The epidemic of mentally unstable cops
Cop Faces Shoplifting Charges
Pam Zekman
(CBS) – Shoplifting has escalated in the city,
and the Chicago Police Department’s organized crime division is part of a task
force trying to stop it.
But now the 2 Investigators
have learned one of their own officers was charged with shoplifting after an
alert store security guard and cameras caught the cop in the act.
According to police reports, on
Oct. 18, Costco security saw a customer at its store at 1430 S. Ashland Ave.
take a bottle of wine off the shelf and place it in her shopping cart. She then
moved to the back of the store, where security saw her place the bottle in her
purse.
The customer then walked past
the cashiers and out of the store without paying and was stopped.
It turned out the customer was
off-duty police officer, Katrina Grey, 42, assigned to the organized crime
division.

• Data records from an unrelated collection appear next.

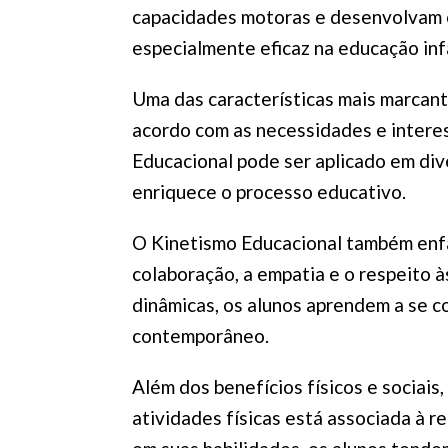
capacidades motoras e desenvolvam c
especialmente eficaz na educação inf
Uma das características mais marcant
acordo com as necessidades e interes
Educacional pode ser aplicado em dive
enriquece o processo educativo.
O Kinetismo Educacional também enfat
colaboração, a empatia e o respeito à
dinâmicas, os alunos aprendem a se co
contemporâneo.
Além dos benefícios físicos e sociais
atividades físicas está associada à 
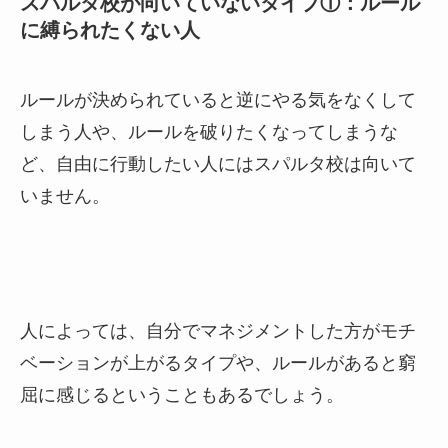
スパルタ校が向いていないタイプ①：ルール
に縛られたくない人
ルールが決められていると逆にやる気をなくして
しまう人や、ルールを破りたくなってしまうな
ど、自由に行動したい人にはスパルタ校は向いて
いません。
人によっては、自分でマネジメントした方がモチ
ベーションが上がるタイプや、ルールがあると窮
屈に感じるということもあるでしょう。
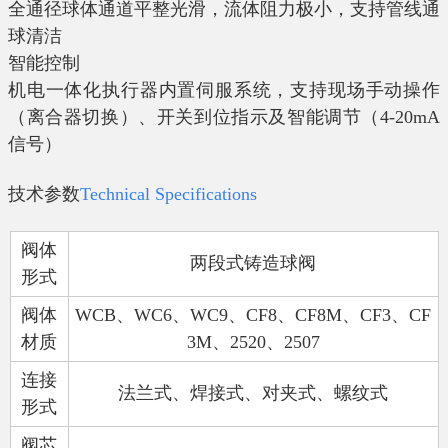
全通径球体通道平整光滑，流体阻力极小，支持管线通
球清洁
智能控制
机电一体化执行器内置伺服系统，支持现场手动操作
（离合器切换）、开关到位指示及智能调节（
4-20mA
信号）
技术参数
Technical Specifications
阀体
两段式铸造球阀
形式
阀体
WCB
、
WC6
、
WC9
、
CF8
、
CF8M
、
CF3
、
CF
材质
3M
、
2520
、
2507
连接
法兰式、焊接式、对夹式、螺纹式
形式
阀芯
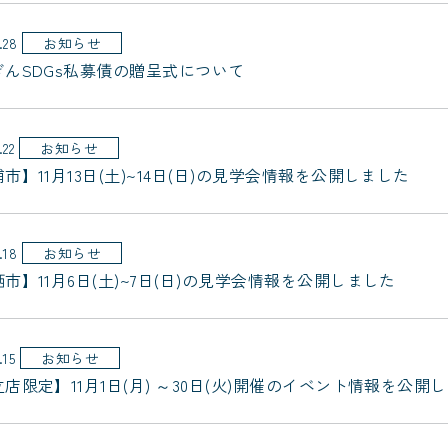
.28
お知らせ
ぎんSDGs私募債の贈呈式について
.22
お知らせ
市】11月13日(土)~14日(日)の見学会情報を公開しました
.18
お知らせ
市】11月6日(土)~7日(日)の見学会情報を公開しました
.15
お知らせ
店限定】11月1日(月) ～30日(火)開催のイベント情報を公開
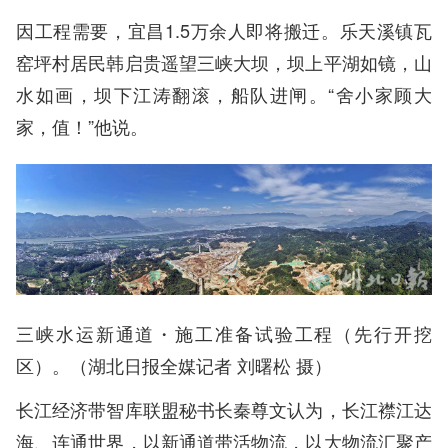
因工程需要，宜昌1.5万余人即将搬迁。乐天溪镇瓦
窑坪村居民韩启贵遥望三峡大坝，坝上平湖如镜，山
水如画，坝下江涛翻滚，船队进闸。“舍小家顾大
家，值！”他说。
三峡水运新通道・施工准备试验工程（先行开挖
区）。（湖北日报全媒记者 刘曙松 摄）
长江经济带智库联盟秘书长秦尊文认为，长江襟江达
海、连通世界，以新通道带活物流，以大物流汇聚产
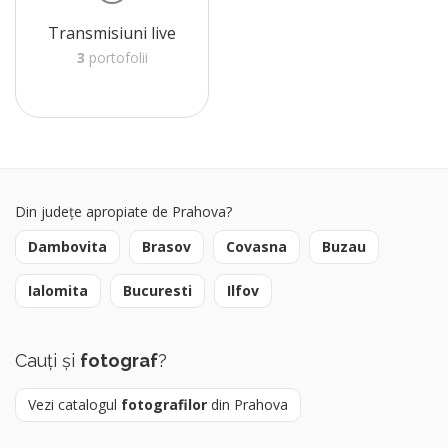
Transmisiuni live
3
portofolii
Din județe apropiate de Prahova?
Dambovita
Brasov
Covasna
Buzau
Ialomita
Bucuresti
Ilfov
Cauți și
fotograf
?
Vezi catalogul
fotografilor
din Prahova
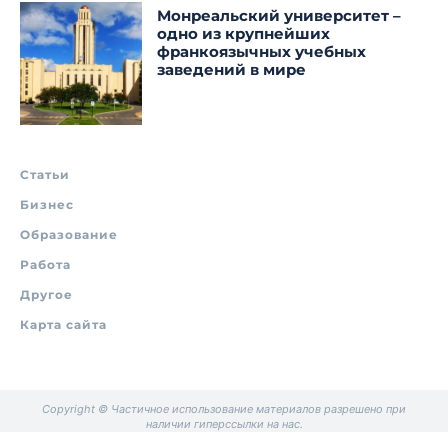
Монреальский университет –
одно из крупнейших
франкоязычных учебных
заведений в мире
Статьи
Бизнес
Образование
Работа
Другое
Карта сайта
Copyright © Частичное использование материалов разрешено при
наличии гиперссылки на нас.
.
.
.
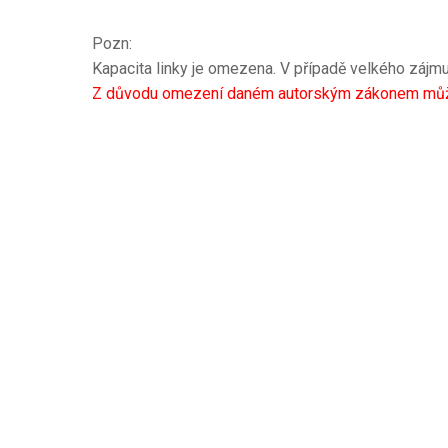
Pozn:
Kapacita linky je omezena. V případě velkého zájmu
Z důvodu omezení daném autorským zákonem může kn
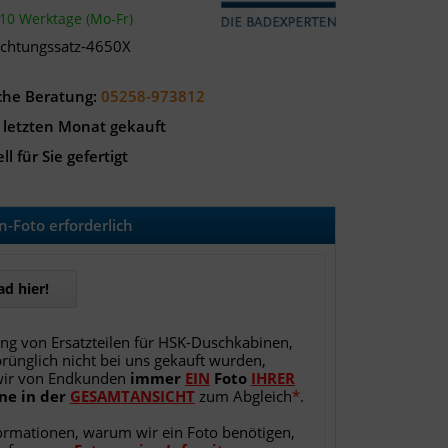
-10 Werktage (Mo-Fr)
ichtungssatz-4650X
che Beratung:
05258-973812
 letzten Monat gekauft
ll für Sie gefertigt
-Foto erforderlich
d hier!
ung von Ersatzteilen für HSK-Duschkabinen,
rünglich nicht bei uns gekauft wurden,
wir von Endkunden
immer
EIN
Foto
IHRER
ne
in
der
GESAMTANSICHT
zum Abgleich
*
.
ormationen, warum wir ein Foto benötigen,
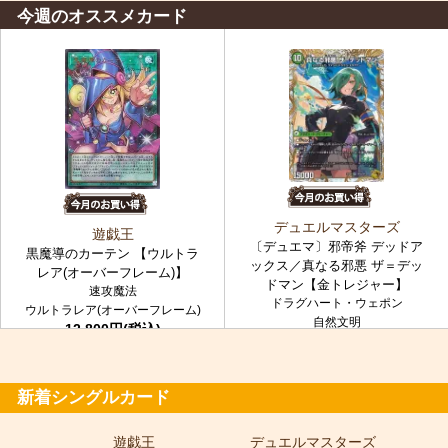
今週のオススメカード
デュエルマスターズ
遊戯王
〔デュエマ〕邪帝斧 デッドア
黒魔導のカーテン 【ウルトラ
ックス／真なる邪悪 ザ＝デッ
レア(オーバーフレーム)】
ドマン【金トレジャー】
速攻魔法
ドラグハート・ウェポン
ウルトラレア(オーバーフレーム)
自然文明
12,800円(税込)
金トレジャー
7,980円(税込)
新着シングルカード
遊戯王
デュエルマスターズ
ポ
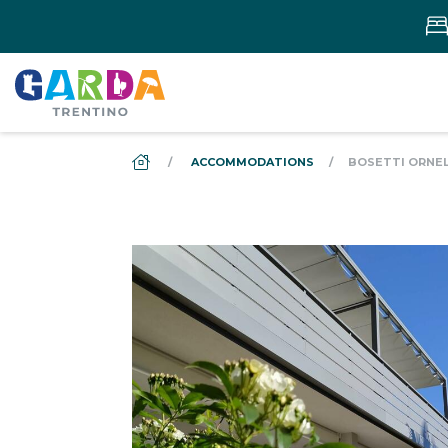
DS_BREADCRUMB.HOME
ACCOMMODATIONS
BOSETTI ORNELL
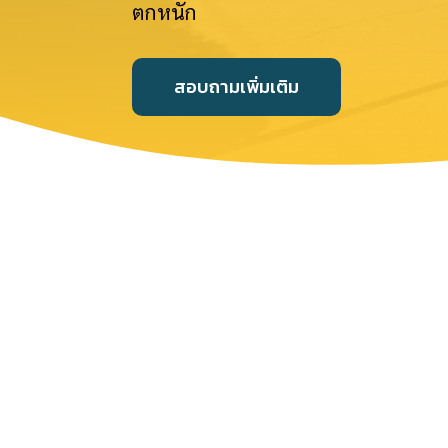
ตกหนัก
สอบถามเพิ่มเติม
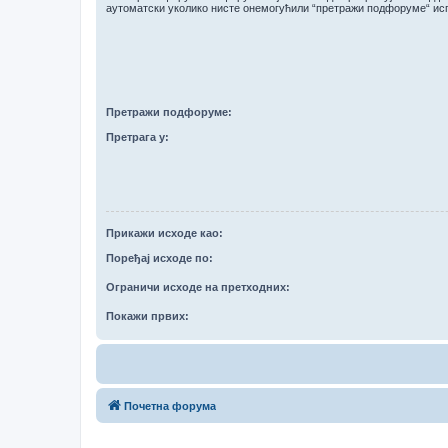
аутоматски уколико нисте онемогућили “претражи подфоруме“ ис
Претражи подфоруме:
Претрага у:
Прикажи исходе као:
Поређај исходе по:
Ограничи исходе на претходних:
Покажи првих:
Почетна форума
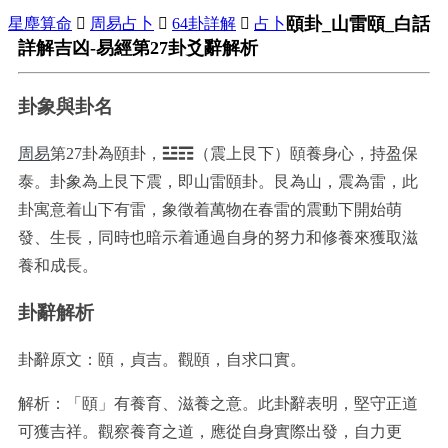
頤卦_山雷頤_白話
星塵算命

周易占卜

64卦詳解

占卜
詳解吉凶-易經第27卦爻辭解析
卦象與卦名
周易
第27卦為頤卦，☳☶（震上艮下）頤養身心，持盈保
泰。卦象為上艮下震，即山雷頤卦。艮為山，震為雷，此
卦寓意着山下有雷，象徵着萬物在春雷的震動下開始萌
發、生長，同時也暗示着通過自身的努力和修養來獲取滋
養和成長。
卦辭解析
卦辭原文：頤，貞吉。觀頤，自求口實。
解析：「頤」有養育、滋養之意。此卦辭表明，堅守正道
可獲吉祥。觀察養育之道，應從自身實際出發，自力更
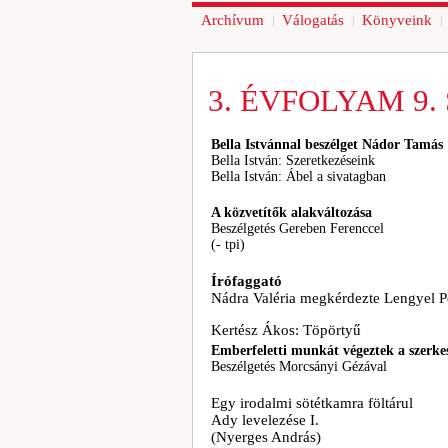
Archívum
Válogatás
Könyveink
3. ÉVFOLYAM 9. 
Bella Istvánnal beszélget Nádor Tamás
Bella István: Szeretkezéseink
Bella István: Ábel a sivatagban
A közvetítők alakváltozása
Beszélgetés Gereben Ferenccel
(- tpi)
Írófaggató
Nádra Valéria megkérdezte Lengyel Pé
Kertész Ákos: Töpörtyű
Emberfeletti munkát végeztek a szerke
Beszélgetés Morcsányi Gézával
Egy irodalmi sötétkamra föltárul
Ady levelezése I.
(Nyerges András)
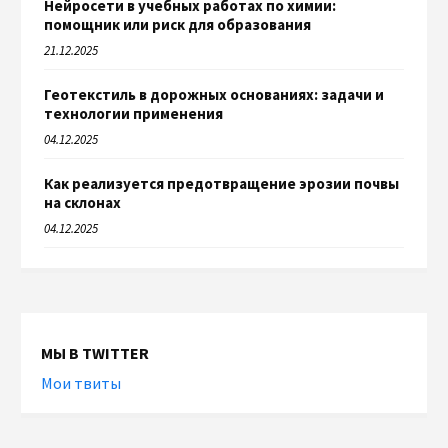
Нейросети в учебных работах по химии:
помощник или риск для образования
21.12.2025
Геотекстиль в дорожных основаниях: задачи и
технологии применения
04.12.2025
Как реализуется предотвращение эрозии почвы
на склонах
04.12.2025
МЫ В TWITTER
Мои твиты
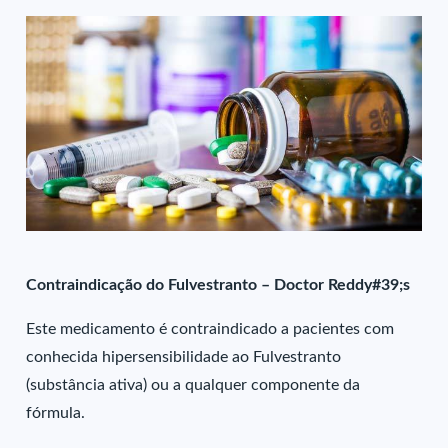
Contraindicação do Fulvestranto – Doctor Reddy#39;s
Este medicamento é contraindicado a pacientes com
conhecida hipersensibilidade ao Fulvestranto
(substância ativa) ou a qualquer componente da
fórmula.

Police reports indicate that after Grey was caught she ran through
the Costco parking lot chased by store officials until she was caught and taken
into custody just down the street.
When Grey was asked to remove
all items from her purse that she had not paid for, she took out five bottles
of wine and a child’s pair of pink boots. The total cost would have been $115,
if she had paid.
Grey is a 14-year veteran of
the police department and makes $80,000 a year. Now, she’s on paid medical
leave pending the outcome of her court case on the misdemeanor retail theft
charges.
David Bradford, the head of
Northwestern University’s Center for Public Safety, says if one of his officers
had done this when he was a police chief, “in addition to being upset, I would
be very disappointed.”
“It creates big problem,” for
the Chicago police department, Bradford says. “The most important thing to do
is to make sure that this person is held accountable for their behavior.”
A police department spokesman
says Grey was stripped of her police powers after her arrest and she could face
further discipline, pending results of an investigation.
“While she currently is on
medical leave, that is unrelated to this incident and has no impact on the
possibility of additional discipline,” the spokesman said.
Grey did not return phone calls
to CBS 2. Her attorney, Thomas Needham,
says Grey, who was deployed in Iraq for a year, has “earned a fine reputation
among her colleagues.”
“Unfortunately,” Needham adds,
Grey “is now in the midst of some significant personal and medical problems.
Once she has addressed these issues, her inexplicable and uncharacteristic
behavior on October 17, 2014 will be easier for people to understand.”